B2B supply chain management platform actyv.ai has teamed with digital payments technology provider Mswipe to improve payment solutions for merchants in the home country of India.

“Through this partnership, Mswipe will leverage actyv.ai’s technology stack, allowing the merchants to make informed decisions regarding their distributors and vendors,” actyv.ai said on its Facebook page Friday (Nov. 11).

“actyv.ai’s enterprise customers will benefit through Mswipe’s omnichannel payment solutions and business loans.”

The partnership follows actyv.ai’s September announcement that it had added an embedded B2B buy now, pay later (BNPL) option and insurance to its platform, saying this will help make business transactions quicker and easier.

By linking companies, their business partners, and financial institutions (FIs), clients can orchestrate every piece of a business transaction from one platform.

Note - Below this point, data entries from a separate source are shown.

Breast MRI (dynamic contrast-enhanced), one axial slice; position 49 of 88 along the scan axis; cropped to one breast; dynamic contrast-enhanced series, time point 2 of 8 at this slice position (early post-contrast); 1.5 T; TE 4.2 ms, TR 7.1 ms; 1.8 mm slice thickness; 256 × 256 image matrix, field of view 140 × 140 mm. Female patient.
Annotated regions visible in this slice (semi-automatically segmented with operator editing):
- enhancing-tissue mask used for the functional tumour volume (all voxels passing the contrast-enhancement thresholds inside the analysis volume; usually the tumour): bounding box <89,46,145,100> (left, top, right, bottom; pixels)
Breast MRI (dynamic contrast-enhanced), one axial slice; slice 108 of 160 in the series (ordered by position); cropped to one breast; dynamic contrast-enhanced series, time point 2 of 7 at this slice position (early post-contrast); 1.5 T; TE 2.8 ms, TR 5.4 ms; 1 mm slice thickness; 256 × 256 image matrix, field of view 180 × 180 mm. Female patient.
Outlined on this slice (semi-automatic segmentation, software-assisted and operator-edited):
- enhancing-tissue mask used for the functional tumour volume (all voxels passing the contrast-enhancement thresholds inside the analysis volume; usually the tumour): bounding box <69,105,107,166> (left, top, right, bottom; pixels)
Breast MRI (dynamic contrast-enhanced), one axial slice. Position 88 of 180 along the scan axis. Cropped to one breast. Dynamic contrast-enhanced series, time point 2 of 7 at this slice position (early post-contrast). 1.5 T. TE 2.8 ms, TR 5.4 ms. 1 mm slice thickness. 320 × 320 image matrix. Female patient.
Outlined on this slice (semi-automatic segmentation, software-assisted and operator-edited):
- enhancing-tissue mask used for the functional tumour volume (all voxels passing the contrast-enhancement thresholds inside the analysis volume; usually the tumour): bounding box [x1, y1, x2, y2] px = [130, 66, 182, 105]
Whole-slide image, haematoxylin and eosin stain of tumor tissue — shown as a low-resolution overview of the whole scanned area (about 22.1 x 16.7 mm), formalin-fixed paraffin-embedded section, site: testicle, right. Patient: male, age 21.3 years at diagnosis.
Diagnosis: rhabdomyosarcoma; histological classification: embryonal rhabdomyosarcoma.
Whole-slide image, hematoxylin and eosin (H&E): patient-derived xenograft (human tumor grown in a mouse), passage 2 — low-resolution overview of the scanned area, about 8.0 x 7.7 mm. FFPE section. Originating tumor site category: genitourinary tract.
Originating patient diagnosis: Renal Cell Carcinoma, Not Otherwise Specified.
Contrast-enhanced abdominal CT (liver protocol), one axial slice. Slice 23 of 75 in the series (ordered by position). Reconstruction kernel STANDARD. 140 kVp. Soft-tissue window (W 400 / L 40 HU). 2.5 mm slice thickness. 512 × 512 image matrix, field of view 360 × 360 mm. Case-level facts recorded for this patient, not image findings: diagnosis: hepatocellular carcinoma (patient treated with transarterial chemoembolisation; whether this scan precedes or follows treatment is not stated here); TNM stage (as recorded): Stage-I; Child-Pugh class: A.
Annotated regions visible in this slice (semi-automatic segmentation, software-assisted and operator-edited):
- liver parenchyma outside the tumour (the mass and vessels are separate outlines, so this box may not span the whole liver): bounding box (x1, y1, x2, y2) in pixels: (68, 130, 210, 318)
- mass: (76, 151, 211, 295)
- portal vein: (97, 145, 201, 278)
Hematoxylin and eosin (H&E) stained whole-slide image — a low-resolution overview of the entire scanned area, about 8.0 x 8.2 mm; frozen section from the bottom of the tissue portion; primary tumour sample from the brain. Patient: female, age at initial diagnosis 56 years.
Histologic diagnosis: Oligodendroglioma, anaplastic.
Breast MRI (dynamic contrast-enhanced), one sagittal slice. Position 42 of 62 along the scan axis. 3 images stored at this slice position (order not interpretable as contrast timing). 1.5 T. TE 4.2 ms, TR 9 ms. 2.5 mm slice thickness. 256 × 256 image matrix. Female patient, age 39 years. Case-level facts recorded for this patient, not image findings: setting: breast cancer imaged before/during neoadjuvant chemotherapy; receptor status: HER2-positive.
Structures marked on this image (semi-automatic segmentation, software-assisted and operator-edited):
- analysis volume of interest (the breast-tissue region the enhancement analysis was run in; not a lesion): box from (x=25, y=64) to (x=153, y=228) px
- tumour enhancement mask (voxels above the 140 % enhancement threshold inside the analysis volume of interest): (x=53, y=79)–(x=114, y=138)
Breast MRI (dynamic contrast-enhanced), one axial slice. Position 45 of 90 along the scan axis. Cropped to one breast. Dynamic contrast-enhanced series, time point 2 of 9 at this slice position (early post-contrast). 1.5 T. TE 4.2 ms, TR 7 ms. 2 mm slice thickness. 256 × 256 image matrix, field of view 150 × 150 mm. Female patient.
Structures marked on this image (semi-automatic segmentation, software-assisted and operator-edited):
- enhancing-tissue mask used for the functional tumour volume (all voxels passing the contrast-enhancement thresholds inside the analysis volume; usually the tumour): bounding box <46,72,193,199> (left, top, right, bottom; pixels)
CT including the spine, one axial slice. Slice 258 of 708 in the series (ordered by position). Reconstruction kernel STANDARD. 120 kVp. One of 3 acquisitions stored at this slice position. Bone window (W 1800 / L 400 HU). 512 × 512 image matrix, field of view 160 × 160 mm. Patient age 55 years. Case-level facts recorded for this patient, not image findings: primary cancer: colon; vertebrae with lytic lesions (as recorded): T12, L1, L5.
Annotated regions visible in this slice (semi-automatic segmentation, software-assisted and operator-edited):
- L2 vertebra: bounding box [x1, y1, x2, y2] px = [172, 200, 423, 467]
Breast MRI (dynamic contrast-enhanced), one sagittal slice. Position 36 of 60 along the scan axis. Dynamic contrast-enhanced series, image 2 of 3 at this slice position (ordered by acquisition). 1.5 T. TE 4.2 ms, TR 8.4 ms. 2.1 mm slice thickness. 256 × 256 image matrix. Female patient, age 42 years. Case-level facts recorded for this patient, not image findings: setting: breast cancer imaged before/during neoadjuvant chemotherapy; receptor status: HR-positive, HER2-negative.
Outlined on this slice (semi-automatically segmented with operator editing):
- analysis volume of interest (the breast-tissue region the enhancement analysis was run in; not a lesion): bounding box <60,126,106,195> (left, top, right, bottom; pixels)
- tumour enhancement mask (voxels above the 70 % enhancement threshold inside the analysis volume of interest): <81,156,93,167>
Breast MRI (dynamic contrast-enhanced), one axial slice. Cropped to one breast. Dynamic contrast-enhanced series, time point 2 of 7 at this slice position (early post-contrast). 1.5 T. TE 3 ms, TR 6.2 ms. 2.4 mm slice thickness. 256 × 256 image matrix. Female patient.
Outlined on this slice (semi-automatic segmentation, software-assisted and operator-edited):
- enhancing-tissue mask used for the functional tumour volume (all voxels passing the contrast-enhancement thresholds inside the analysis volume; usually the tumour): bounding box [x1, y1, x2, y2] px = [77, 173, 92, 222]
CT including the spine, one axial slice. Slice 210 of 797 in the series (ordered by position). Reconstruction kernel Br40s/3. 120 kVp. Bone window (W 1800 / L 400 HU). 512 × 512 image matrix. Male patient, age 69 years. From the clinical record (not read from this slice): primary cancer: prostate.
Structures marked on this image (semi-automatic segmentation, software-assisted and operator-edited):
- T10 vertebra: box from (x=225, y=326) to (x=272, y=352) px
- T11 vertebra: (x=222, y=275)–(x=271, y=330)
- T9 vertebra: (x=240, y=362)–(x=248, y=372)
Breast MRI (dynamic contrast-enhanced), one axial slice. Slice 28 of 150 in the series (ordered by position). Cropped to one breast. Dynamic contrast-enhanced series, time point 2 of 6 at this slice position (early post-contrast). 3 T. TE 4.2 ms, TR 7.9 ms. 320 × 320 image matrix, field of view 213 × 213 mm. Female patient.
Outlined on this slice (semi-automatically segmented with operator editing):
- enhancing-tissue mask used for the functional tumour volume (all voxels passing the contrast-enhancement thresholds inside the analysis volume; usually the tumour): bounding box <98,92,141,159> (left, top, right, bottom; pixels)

“Leveraging its SaaS [software-as-a-service] technology platform, actyv.ai enables easy onboarding of distributors and suppliers onto an enterprise’s network,” the company said. “The company’s aim is to provide alternative means of capital to an enterprise’s channel partners, based on their financial and non-financial data.”

PYMNTS spoke recently with a trio of executives on the rise of embedded B2B payments.

“It’s early innings in this digital transformation,” Entrata CFO Mark Hansen said.

For now, the modernization of B2B payments takes a cue from services like Apple Pay and Google Pay and through any number of apps. That’s a target, perhaps, where people are used to seeing banking and transaction information on demand.

But getting there will mean upgrading a wide range of back-office functions, such as accounts payable (AP) automation, which will lead to more vendors getting paid via digital means, instead of accepting that old standby: the paper check.

And this will take time. Galileo CPO David Feuer noted that it took a decade for consumer credit cards — which debuted in the late 1950s — to catch on.

“What’s happening now,” said Feuer, “is that with APIs and the internet and the pervasiveness of connectivity, we’re starting to see the next generation of finance … happen at ‘internet’ speed.”